Working Paper

The Narrow Depth and Breadth of Corporate Responsible AI Research
Nur Ahmed, Amit Das, Kirsten Martin, Kawshik Banerjee
Full paper: arxiv.org/abs/2405.12193
Media coverage: Nature Index, Nature News Feature
The transformative potential of AI offers both remarkable opportunities and significant risks, emphasizing the need for responsible AI development. Despite increasing focus in this area, understanding of industry engagement in responsible AI research remains limited. Our analysis of over 6 million peer-reviewed articles and 32 million patent citations reveals that most AI companies exhibit minimal engagement in responsible AI, contrasting sharply with their dominant presence in conventional AI research. Leading AI companies produce significantly less responsible AI research than their conventional counterparts or top academic institutions. Our linguistic analysis indicates a narrow focus in industry research, with limited topic diversity. Additionally, our patent citation analysis uncovers a disconnect between responsible AI research and AI commercialization, suggesting a lack of incorporation of academic research into the products they develop. This gap highlights the risk of AI development with potential unintended consequences due to insufficient ethical consideration. Our findings underscore the urgent need for industry to engage publicly in responsible AI research to foster trust and address AI-induced harms.
Conference Paper

Quantifying Shifts in Word Contexts from Social Media Data
Kawshik Banerjee, Md. Azmain Yakin Srizon, Md. Farukuzzaman Faruk, S.M. Mahedy Hasan, Md. Rakib Hossain
Accepted Venue: 2nd International Conference on Big Data, IoT and Machine Learning (BIM 2023)

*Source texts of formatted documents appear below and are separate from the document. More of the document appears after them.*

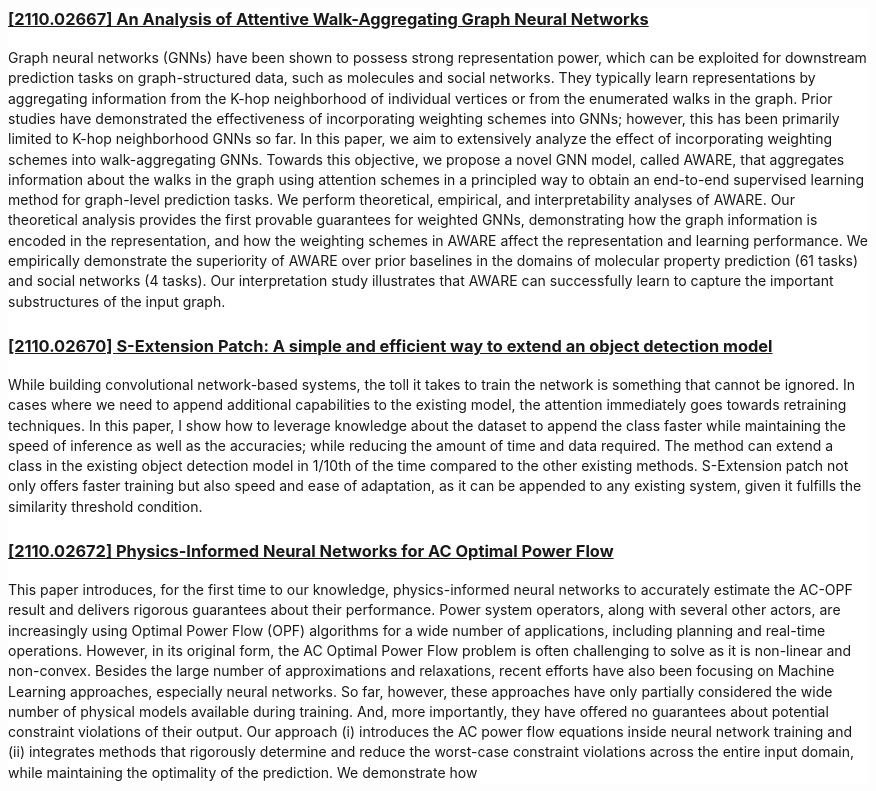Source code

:     

### [[2110.02667] An Analysis of Attentive Walk-Aggregating Graph Neural Networks](http://arxiv.org/abs/2110.02667)


  Graph neural networks (GNNs) have been shown to possess strong representation
power, which can be exploited for downstream prediction tasks on
graph-structured data, such as molecules and social networks. They typically
learn representations by aggregating information from the K-hop neighborhood of
individual vertices or from the enumerated walks in the graph. Prior studies
have demonstrated the effectiveness of incorporating weighting schemes into
GNNs; however, this has been primarily limited to K-hop neighborhood GNNs so
far. In this paper, we aim to extensively analyze the effect of incorporating
weighting schemes into walk-aggregating GNNs. Towards this objective, we
propose a novel GNN model, called AWARE, that aggregates information about the
walks in the graph using attention schemes in a principled way to obtain an
end-to-end supervised learning method for graph-level prediction tasks. We
perform theoretical, empirical, and interpretability analyses of AWARE. Our
theoretical analysis provides the first provable guarantees for weighted GNNs,
demonstrating how the graph information is encoded in the representation, and
how the weighting schemes in AWARE affect the representation and learning
performance. We empirically demonstrate the superiority of AWARE over prior
baselines in the domains of molecular property prediction (61 tasks) and social
networks (4 tasks). Our interpretation study illustrates that AWARE can
successfully learn to capture the important substructures of the input graph.

    

### [[2110.02670] S-Extension Patch: A simple and efficient way to extend an object detection model](http://arxiv.org/abs/2110.02670)


  While building convolutional network-based systems, the toll it takes to
train the network is something that cannot be ignored. In cases where we need
to append additional capabilities to the existing model, the attention
immediately goes towards retraining techniques. In this paper, I show how to
leverage knowledge about the dataset to append the class faster while
maintaining the speed of inference as well as the accuracies; while reducing
the amount of time and data required. The method can extend a class in the
existing object detection model in 1/10th of the time compared to the other
existing methods. S-Extension patch not only offers faster training but also
speed and ease of adaptation, as it can be appended to any existing system,
given it fulfills the similarity threshold condition.

    

### [[2110.02672] Physics-Informed Neural Networks for AC Optimal Power Flow](http://arxiv.org/abs/2110.02672)


  This paper introduces, for the first time to our knowledge, physics-informed
neural networks to accurately estimate the AC-OPF result and delivers rigorous
guarantees about their performance. Power system operators, along with several
other actors, are increasingly using Optimal Power Flow (OPF) algorithms for a
wide number of applications, including planning and real-time operations.
However, in its original form, the AC Optimal Power Flow problem is often
challenging to solve as it is non-linear and non-convex. Besides the large
number of approximations and relaxations, recent efforts have also been
focusing on Machine Learning approaches, especially neural networks. So far,
however, these approaches have only partially considered the wide number of
physical models available during training. And, more importantly, they have
offered no guarantees about potential constraint violations of their output.
Our approach (i) introduces the AC power flow equations inside neural network
training and (ii) integrates methods that rigorously determine and reduce the
worst-case constraint violations across the entire input domain, while
maintaining the optimality of the prediction. We demonstrate how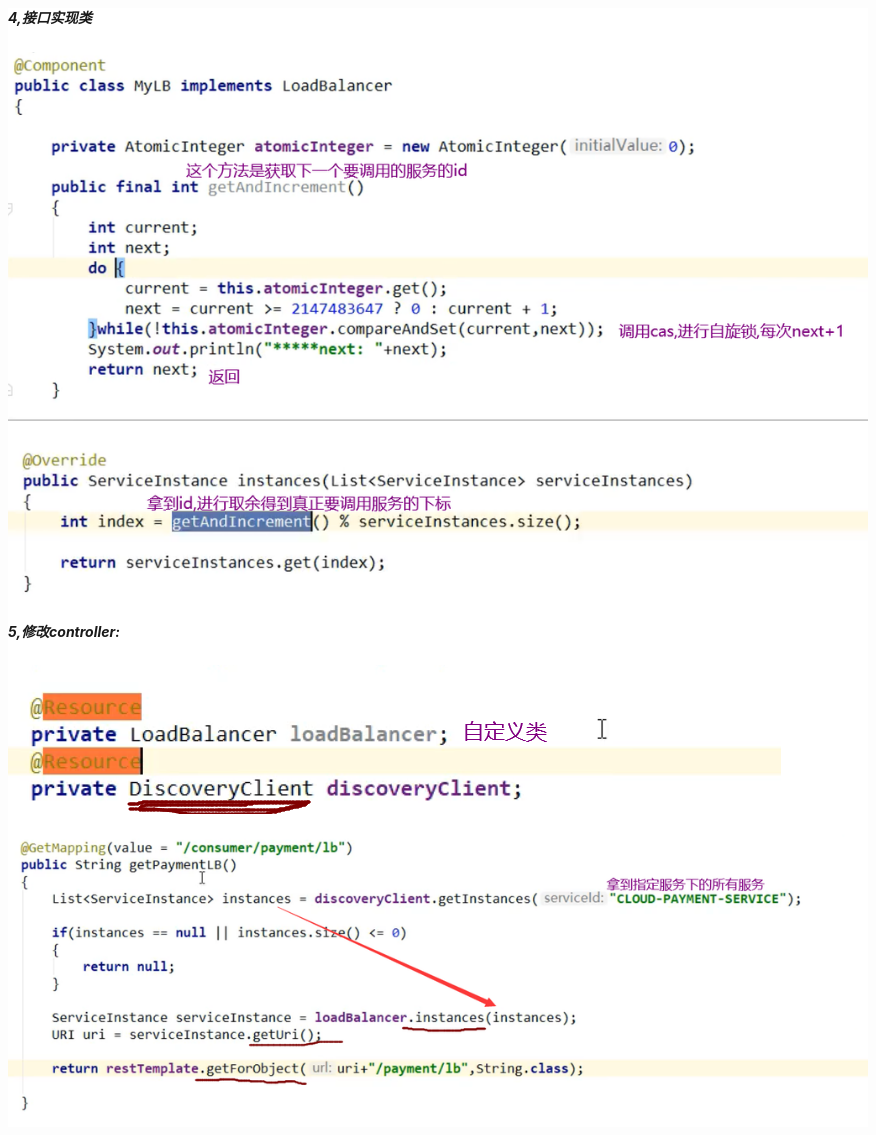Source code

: ##### 4,接口实现类

![](.\图片\Ribbon的25.png)

![](.\图片\Ribbon的26.png)



##### 5,修改controller:

![](.\图片\Ribbon的27.png)

![](.\图片\Ribbon的28.png)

Words denote different things in different contexts. But measuring the differences and concluding whether such differences are statistically significant or not is a big computational challenge. Previous methods either needed larger datasets or were computationally intensive. But in this study, following a relatively simpler approach on a self-curated dataset of about 4 million tweets from top 300 US universities, such issues have been addressed. Using regression on embedded vectors of words, it is shown here that, after the mass protest defending the rights of the African-American people in the USA in 2018, there has been a statistically significant (p < 0.01) change in the usage of racial and ethnic stereotypical terms like "black" and "race," in comparison to trivial regular terms like "excited" and "welcome" in the social media. It is also shown how a word's association with other words can largely vary across time. Such methods can be used to address other problems in the field of computational linguistics in the future.